A tsunami of great new DVDs have been hitting store shelves lately. I can’t keep up with all the great new releases, but this week there are some really terrific films finding their way onto DVD for the first time and I couldn’t resist mentioning them here.
Criterion is releasing Lindsay Anderson’s brilliant British drama If…. (1968) and I’ve been eagerly awaiting it for months. If…. has long been one of my favorite films after I first saw it playing in a theater as part of a double bill with Peter Brook’s wonderfully disturbing Lord of the Flies (1963) when I was just a teenager. Oddly enough I saw both movies as part of a class field trip. I was stuck in a sort of reform school for troubled teens at the time and for some reason the school supervisors thought the movies would be helpful to the students “psychological development.” The only thing I really wanted to do after watching both films was burn down the school and spit in the face of every authority figure that got in my way. I don’t think that was the outcome the school supervisors wanted, but I can’t imagine what kind of a reaction they were expecting from a bunch of rebellious teens?
Most of the other students who watched If…. with me left halfway through the film to go smoke cigarettes outside the theater much to our chaperone’s distress, but I was transfixed by what I was seeing on the screen. Lindsay Anderson’s film spoke to me in ways that no movie ever had before and I listened. I’m sure my own troubled youth spent in reform schools and shelters made it easy for me to quickly respond to the film’s anti-authority message since I was obviously questioning the adult world around me and often acting out in agressive ways. Even though the young British men in If…. would seem to be completely different creatures from the angry American girl I was at the time, I easily found common ground with them and developed a huge crush on the movie’s star, a very young Malcolm McDowell. The film has haunted me ever since and it always manages to find its way onto any list I put together of my favorite films. I suppose I have my old school supervisors to thank for that so they must have been doing something right.
I own a video copy of If…. that I recorded off of TV in the late 80s, but I look forward to replacing it with the new Criterion DVD which is loaded with terrific extras.

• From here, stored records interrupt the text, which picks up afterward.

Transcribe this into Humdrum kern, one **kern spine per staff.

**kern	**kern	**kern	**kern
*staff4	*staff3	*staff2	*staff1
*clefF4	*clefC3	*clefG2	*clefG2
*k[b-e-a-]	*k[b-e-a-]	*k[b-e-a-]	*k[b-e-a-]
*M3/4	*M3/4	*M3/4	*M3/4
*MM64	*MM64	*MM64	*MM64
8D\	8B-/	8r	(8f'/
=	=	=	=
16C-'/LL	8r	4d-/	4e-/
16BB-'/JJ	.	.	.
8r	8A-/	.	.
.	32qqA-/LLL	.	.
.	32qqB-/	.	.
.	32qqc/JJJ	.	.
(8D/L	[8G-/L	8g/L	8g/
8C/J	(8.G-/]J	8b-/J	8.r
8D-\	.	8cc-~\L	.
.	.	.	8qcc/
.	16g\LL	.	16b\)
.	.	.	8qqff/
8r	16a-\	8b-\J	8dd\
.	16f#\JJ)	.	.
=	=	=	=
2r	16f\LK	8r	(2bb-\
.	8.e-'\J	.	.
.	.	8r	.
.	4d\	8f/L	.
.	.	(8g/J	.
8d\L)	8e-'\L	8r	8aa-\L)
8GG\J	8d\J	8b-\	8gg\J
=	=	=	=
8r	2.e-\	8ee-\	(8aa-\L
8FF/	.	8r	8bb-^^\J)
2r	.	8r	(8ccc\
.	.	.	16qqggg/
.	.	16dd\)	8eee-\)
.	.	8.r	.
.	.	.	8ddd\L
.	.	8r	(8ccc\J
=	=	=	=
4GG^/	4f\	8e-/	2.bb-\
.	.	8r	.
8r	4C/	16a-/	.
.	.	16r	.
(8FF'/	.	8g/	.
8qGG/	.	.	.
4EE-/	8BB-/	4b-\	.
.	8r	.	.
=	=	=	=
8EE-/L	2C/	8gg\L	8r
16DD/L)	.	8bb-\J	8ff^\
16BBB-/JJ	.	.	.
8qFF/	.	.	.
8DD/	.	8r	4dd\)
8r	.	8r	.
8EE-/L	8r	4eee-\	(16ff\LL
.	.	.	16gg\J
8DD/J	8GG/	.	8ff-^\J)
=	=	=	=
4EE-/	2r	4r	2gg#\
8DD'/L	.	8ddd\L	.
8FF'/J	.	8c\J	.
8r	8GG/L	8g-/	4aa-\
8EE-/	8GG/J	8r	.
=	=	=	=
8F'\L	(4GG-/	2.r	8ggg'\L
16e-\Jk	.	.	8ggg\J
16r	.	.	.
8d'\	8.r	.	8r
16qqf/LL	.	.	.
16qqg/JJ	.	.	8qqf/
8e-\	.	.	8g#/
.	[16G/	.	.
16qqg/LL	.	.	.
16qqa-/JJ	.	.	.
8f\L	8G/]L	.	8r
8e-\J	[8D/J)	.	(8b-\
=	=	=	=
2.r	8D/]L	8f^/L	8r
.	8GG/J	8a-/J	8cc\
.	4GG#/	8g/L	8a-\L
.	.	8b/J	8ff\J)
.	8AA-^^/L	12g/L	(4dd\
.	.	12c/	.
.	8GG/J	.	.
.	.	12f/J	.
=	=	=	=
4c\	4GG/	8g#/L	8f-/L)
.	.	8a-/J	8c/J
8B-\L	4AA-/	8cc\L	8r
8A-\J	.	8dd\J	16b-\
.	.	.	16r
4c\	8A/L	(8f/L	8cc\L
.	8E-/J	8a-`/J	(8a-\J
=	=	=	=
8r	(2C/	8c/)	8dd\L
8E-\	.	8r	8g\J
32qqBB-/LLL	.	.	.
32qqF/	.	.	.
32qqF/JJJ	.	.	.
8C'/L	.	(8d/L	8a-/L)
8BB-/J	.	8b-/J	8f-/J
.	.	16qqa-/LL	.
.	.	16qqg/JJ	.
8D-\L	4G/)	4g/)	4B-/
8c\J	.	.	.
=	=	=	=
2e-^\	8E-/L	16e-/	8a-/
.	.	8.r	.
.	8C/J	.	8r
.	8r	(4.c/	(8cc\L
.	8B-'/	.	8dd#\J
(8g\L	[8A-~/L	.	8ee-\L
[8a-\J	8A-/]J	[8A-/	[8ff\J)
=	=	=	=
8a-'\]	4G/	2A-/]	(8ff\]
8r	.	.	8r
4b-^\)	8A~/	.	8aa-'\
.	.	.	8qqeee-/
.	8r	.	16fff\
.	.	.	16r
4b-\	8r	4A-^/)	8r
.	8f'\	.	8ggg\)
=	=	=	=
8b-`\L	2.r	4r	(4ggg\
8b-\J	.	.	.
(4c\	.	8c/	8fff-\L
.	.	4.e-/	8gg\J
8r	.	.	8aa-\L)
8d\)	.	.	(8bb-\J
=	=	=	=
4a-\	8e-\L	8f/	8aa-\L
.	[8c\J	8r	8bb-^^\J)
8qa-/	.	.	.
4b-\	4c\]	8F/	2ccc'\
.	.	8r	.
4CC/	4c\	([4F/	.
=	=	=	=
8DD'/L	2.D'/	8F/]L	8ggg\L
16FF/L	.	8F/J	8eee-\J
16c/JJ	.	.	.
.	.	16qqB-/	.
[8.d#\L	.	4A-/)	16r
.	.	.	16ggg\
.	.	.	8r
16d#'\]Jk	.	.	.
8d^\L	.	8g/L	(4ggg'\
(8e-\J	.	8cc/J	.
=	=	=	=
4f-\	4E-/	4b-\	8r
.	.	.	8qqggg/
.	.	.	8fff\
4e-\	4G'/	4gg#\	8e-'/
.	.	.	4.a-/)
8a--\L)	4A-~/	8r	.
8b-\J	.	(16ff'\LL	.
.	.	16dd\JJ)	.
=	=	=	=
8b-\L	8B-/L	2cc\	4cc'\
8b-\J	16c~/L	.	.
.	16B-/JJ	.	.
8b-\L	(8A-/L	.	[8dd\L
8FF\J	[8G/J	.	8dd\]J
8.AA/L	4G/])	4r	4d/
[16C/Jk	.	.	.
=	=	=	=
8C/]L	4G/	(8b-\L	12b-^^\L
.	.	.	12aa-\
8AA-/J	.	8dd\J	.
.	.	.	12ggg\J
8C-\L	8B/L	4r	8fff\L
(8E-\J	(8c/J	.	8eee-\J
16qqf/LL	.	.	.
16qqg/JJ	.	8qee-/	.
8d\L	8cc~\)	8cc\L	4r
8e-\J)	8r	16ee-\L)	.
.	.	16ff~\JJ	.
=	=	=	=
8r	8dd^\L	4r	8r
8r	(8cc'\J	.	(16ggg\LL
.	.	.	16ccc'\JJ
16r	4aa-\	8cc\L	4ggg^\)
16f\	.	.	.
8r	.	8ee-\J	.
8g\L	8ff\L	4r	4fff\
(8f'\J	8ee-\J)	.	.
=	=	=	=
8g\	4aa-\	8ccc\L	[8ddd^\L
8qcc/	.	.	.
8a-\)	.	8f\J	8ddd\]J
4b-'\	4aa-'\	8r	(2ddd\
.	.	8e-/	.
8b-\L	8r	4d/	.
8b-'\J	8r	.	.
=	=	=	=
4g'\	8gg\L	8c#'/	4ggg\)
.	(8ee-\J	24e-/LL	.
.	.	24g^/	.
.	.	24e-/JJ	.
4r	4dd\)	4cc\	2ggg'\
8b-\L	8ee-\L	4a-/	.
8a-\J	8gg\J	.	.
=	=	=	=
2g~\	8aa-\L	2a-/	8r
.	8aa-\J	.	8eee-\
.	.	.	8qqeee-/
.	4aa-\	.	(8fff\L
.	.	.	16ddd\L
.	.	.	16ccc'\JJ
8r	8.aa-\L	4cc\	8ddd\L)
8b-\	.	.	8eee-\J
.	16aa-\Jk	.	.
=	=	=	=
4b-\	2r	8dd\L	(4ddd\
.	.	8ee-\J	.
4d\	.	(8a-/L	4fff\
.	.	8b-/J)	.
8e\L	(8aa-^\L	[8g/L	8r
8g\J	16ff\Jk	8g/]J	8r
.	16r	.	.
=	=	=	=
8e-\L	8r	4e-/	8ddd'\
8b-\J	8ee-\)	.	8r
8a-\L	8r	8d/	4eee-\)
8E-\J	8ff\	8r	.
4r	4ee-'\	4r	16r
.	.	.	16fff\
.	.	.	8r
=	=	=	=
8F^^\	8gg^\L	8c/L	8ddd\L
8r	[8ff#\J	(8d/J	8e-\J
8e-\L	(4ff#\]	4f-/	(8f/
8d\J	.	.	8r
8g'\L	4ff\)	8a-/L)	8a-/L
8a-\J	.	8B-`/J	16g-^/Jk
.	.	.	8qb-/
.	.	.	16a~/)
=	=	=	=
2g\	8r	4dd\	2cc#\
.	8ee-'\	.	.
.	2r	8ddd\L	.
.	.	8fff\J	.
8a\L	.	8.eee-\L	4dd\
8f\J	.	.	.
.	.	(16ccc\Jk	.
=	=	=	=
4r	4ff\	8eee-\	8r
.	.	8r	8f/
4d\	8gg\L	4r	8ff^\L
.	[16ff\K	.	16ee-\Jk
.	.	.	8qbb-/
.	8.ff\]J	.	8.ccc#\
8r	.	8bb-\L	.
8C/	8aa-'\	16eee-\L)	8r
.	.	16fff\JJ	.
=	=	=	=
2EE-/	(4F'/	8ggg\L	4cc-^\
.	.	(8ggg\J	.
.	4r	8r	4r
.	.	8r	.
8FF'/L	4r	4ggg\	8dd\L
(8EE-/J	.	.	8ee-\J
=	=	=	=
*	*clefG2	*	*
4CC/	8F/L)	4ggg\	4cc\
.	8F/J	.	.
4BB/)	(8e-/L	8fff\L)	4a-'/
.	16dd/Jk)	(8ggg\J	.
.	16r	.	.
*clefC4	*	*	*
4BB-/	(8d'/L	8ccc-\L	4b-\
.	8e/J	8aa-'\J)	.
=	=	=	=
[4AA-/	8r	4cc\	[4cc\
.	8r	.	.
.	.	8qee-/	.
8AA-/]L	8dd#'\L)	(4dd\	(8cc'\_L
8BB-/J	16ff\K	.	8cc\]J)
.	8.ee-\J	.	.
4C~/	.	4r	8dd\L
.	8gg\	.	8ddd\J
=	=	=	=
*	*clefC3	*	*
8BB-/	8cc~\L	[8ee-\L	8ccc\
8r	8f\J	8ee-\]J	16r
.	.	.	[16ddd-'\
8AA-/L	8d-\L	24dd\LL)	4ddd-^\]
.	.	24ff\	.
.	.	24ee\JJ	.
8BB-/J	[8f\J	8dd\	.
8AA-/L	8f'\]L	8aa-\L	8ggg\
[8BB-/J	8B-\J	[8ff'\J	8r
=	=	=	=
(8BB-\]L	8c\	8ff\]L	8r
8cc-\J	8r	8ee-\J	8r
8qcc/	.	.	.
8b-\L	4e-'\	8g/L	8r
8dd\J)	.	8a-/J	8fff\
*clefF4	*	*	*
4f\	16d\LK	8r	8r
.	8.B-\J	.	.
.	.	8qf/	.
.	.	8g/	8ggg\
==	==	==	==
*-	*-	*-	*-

Also worth a look is Marlon Brando and Stephanie Beacham in Michael Winner’s The Nightcomers (1972) which is an unusual take on one of my favorite horror stories, Henry James’ The Turn of the Screw. Lots of critics and film fans seem to have issues with Winner’s films, but I happen to think he’s an under-appreciated director. I’ve only seen The Nightcomers on TV and I caught it late one night after it had already started. I’m not sure if I missed anything and the version I saw was undoubtedly cut up, so I look forward to finally seeing the film in full.
The gritty drama Panic in Needle Park (1971) is another interesting movie finding its way onto DVD this week. The film features Al Pacino in his first starring role as a troubled small time criminal whose heroin addiction is slowly destroying him. I’ve seen this once on television many years ago so I’m looking forward to seeing it out again.
My vote for the week’s best DVD re-release has to go to Jean Herman’s entertaining crime film Honor Among Thieves (a.k.a. Adieu l’ami, 1968) which features Alain Delon and Charles Bronson in their first film together. I think Delon & Bronson work well as a team and if you enjoy good heist films Honor Among Thieves is worth a look. Both actors became friends on the set and would later go on to make the great 1971 western Red Sun (a.k.a. Soleil Rouge) together with Toshirô Mifune.
Last but not least Criterion is also releasing two films by Yugoslavian director Dusan Makavejev, W.R.: Mysteries of the Organism (1971) and Sweet Movie (1974). I haven’t seen either myself, but I’ve read a lot about them and they both sound really interesting so I’m looking forward to giving them a look in the future.